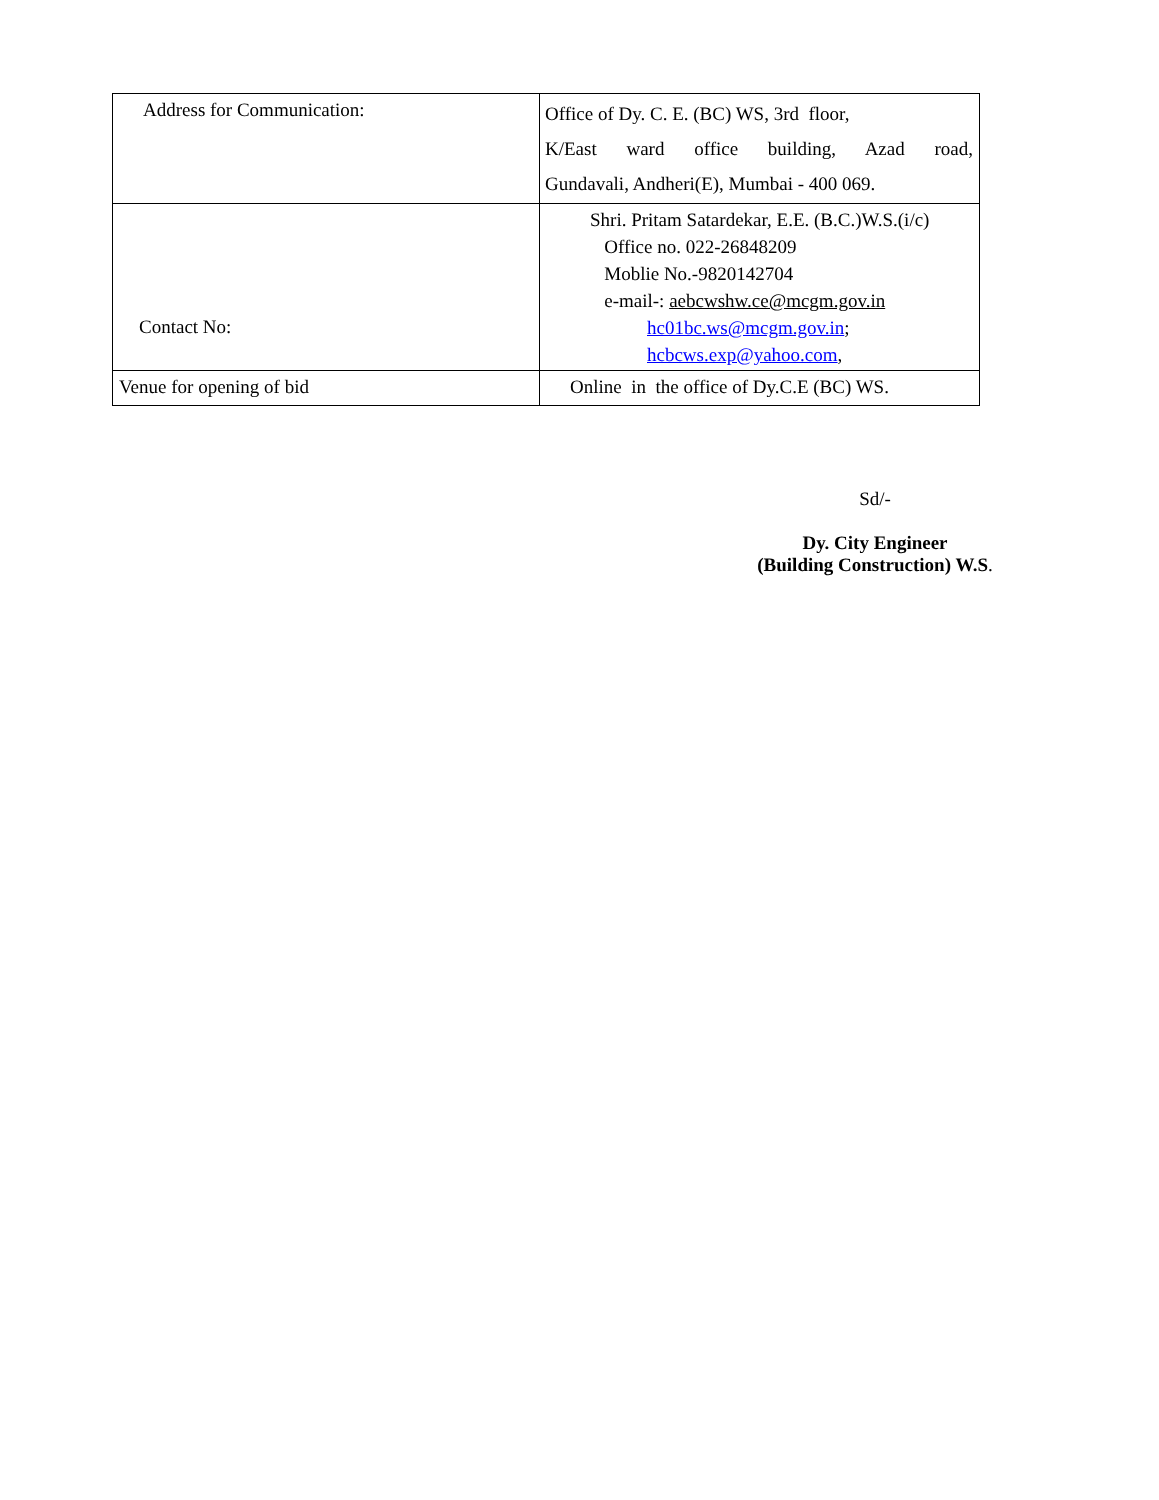| Address for Communication: | Office of Dy. C. E. (BC) WS, 3rd floor, K/East ward office building, Azad road, Gundavali, Andheri(E), Mumbai - 400 069. |
| Contact No: | Shri. Pritam Satardekar, E.E. (B.C.)W.S.(i/c) Office no. 022-26848209 Moblie No.-9820142704 e-mail-: aebcwshw.ce@mcgm.gov.in hc01bc.ws@mcgm.gov.in ; hcbcws.exp@yahoo.com , |
| Venue for opening of bid | Online in the office of Dy.C.E (BC) WS. |
Sd/-
Dy. City Engineer
(Building Construction) W.S.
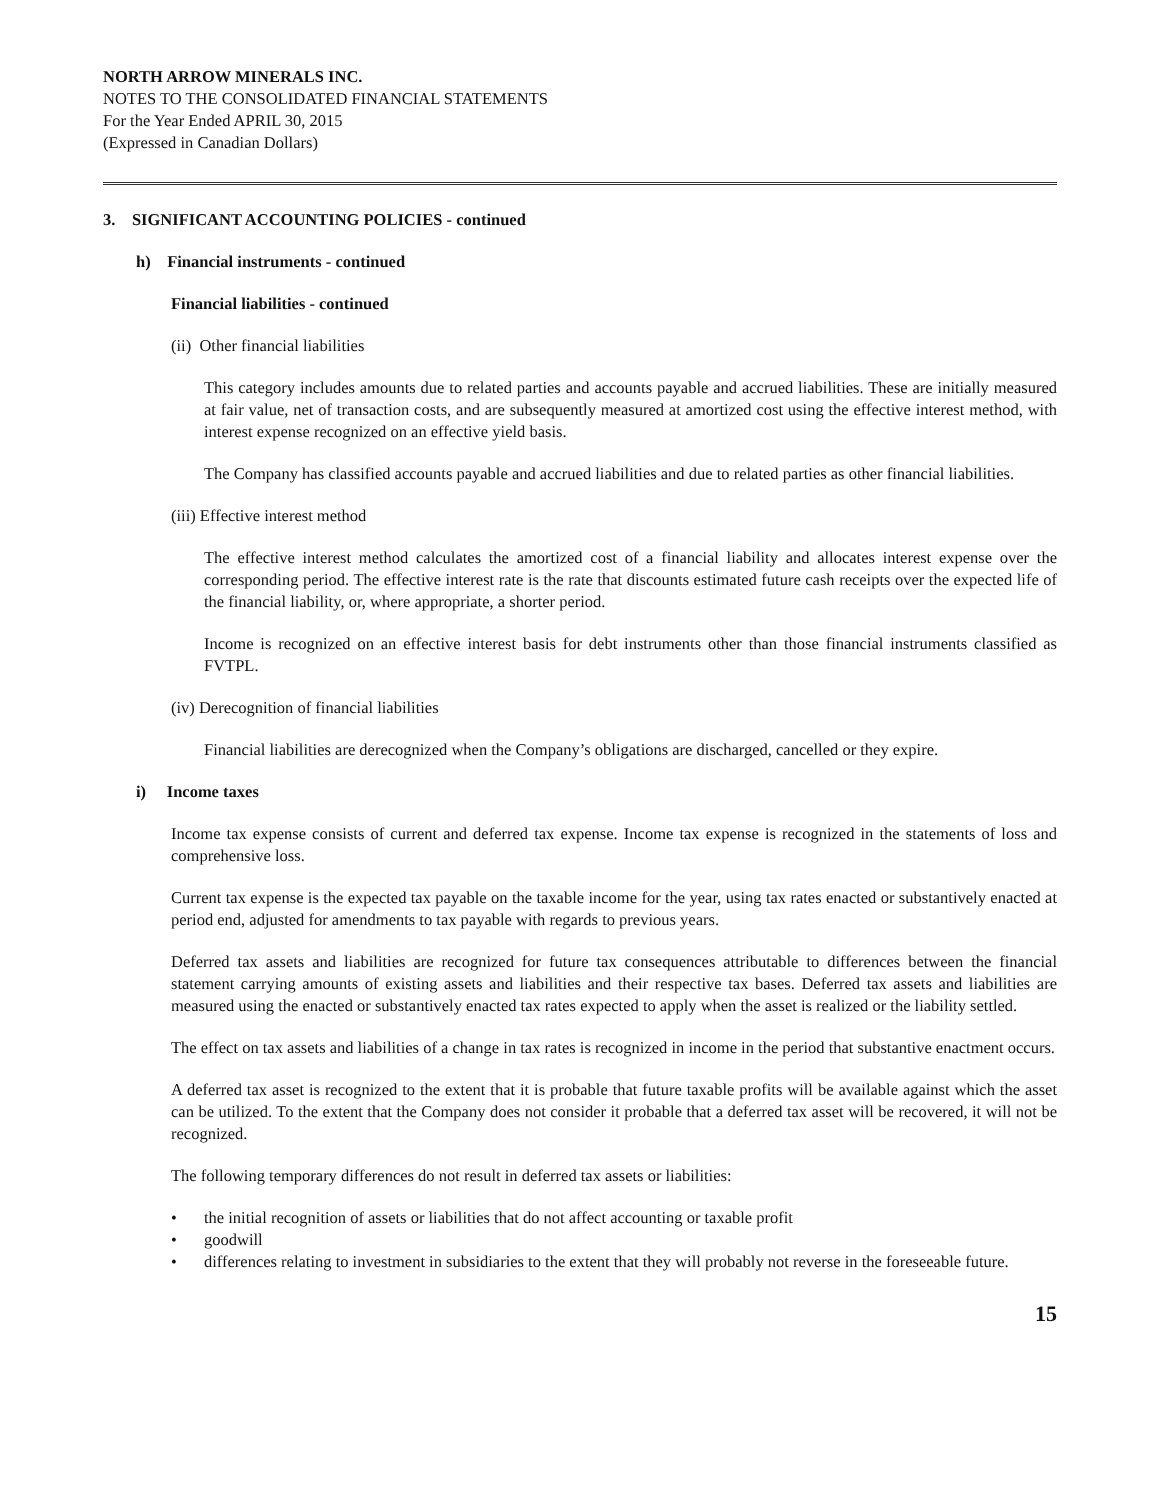NORTH ARROW MINERALS INC.
NOTES TO THE CONSOLIDATED FINANCIAL STATEMENTS
For the Year Ended APRIL 30, 2015
(Expressed in Canadian Dollars)
3. SIGNIFICANT ACCOUNTING POLICIES - continued
h) Financial instruments - continued
Financial liabilities - continued
(ii) Other financial liabilities
This category includes amounts due to related parties and accounts payable and accrued liabilities. These are initially measured at fair value, net of transaction costs, and are subsequently measured at amortized cost using the effective interest method, with interest expense recognized on an effective yield basis.
The Company has classified accounts payable and accrued liabilities and due to related parties as other financial liabilities.
(iii) Effective interest method
The effective interest method calculates the amortized cost of a financial liability and allocates interest expense over the corresponding period. The effective interest rate is the rate that discounts estimated future cash receipts over the expected life of the financial liability, or, where appropriate, a shorter period.
Income is recognized on an effective interest basis for debt instruments other than those financial instruments classified as FVTPL.
(iv) Derecognition of financial liabilities
Financial liabilities are derecognized when the Company’s obligations are discharged, cancelled or they expire.
i) Income taxes
Income tax expense consists of current and deferred tax expense. Income tax expense is recognized in the statements of loss and comprehensive loss.
Current tax expense is the expected tax payable on the taxable income for the year, using tax rates enacted or substantively enacted at period end, adjusted for amendments to tax payable with regards to previous years.
Deferred tax assets and liabilities are recognized for future tax consequences attributable to differences between the financial statement carrying amounts of existing assets and liabilities and their respective tax bases. Deferred tax assets and liabilities are measured using the enacted or substantively enacted tax rates expected to apply when the asset is realized or the liability settled.
The effect on tax assets and liabilities of a change in tax rates is recognized in income in the period that substantive enactment occurs.
A deferred tax asset is recognized to the extent that it is probable that future taxable profits will be available against which the asset can be utilized. To the extent that the Company does not consider it probable that a deferred tax asset will be recovered, it will not be recognized.
The following temporary differences do not result in deferred tax assets or liabilities:
• the initial recognition of assets or liabilities that do not affect accounting or taxable profit
• goodwill
• differences relating to investment in subsidiaries to the extent that they will probably not reverse in the foreseeable future.
15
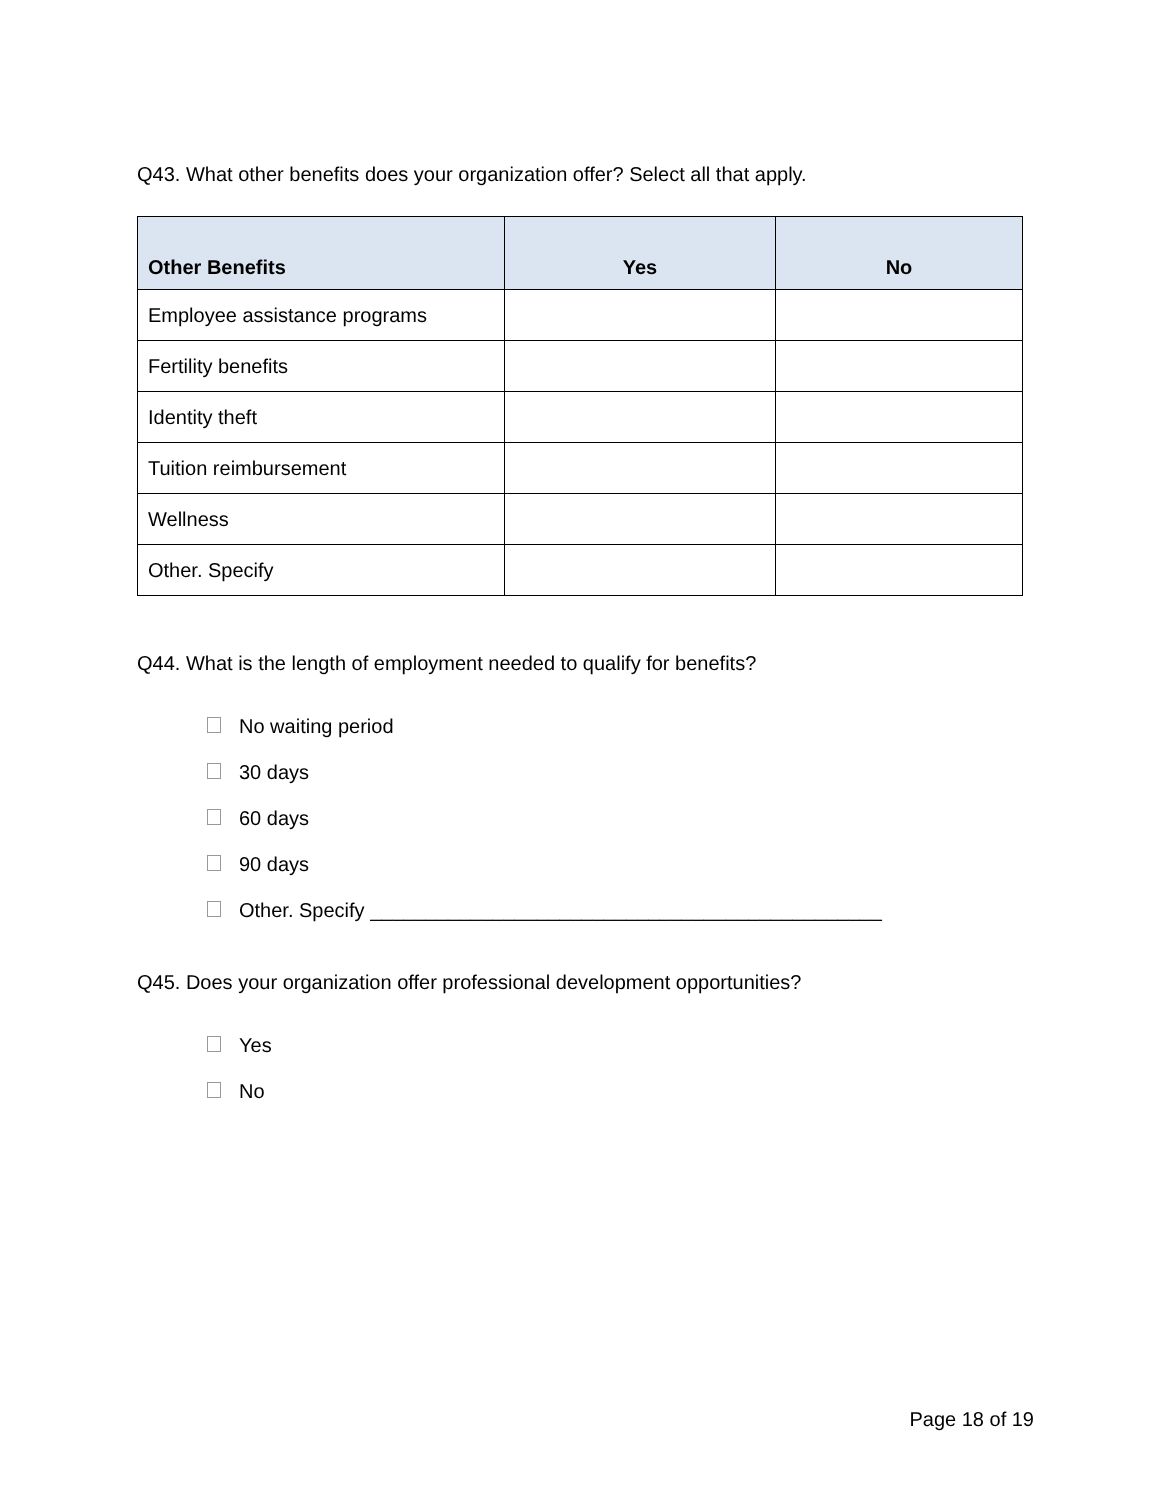Q43. What other benefits does your organization offer? Select all that apply.
| Other Benefits | Yes | No |
| --- | --- | --- |
| Employee assistance programs | | |
| Fertility benefits | | |
| Identity theft | | |
| Tuition reimbursement | | |
| Wellness | | |
| Other. Specify | | |
Q44. What is the length of employment needed to qualify for benefits?
No waiting period
30 days
60 days
90 days
Other. Specify ______________________________________________
Q45. Does your organization offer professional development opportunities?
Yes
No
Page 18 of 19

§ **What to work on**: The response must hold only the lines above from the line with "(ii) Other financial liabilities" through the line with "The Company has", each copied exactly, both ends kept.

§ **Answer to this problem**:
(ii) Other financial liabilities
This category includes amounts due to related parties and accounts payable and accrued liabilities. These are initially measured at fair value, net of transaction costs, and are subsequently measured at amortized cost using the effective interest method, with interest expense recognized on an effective yield basis.
The Company has classified accounts payable and accrued liabilities and due to related parties as other financial liabilities.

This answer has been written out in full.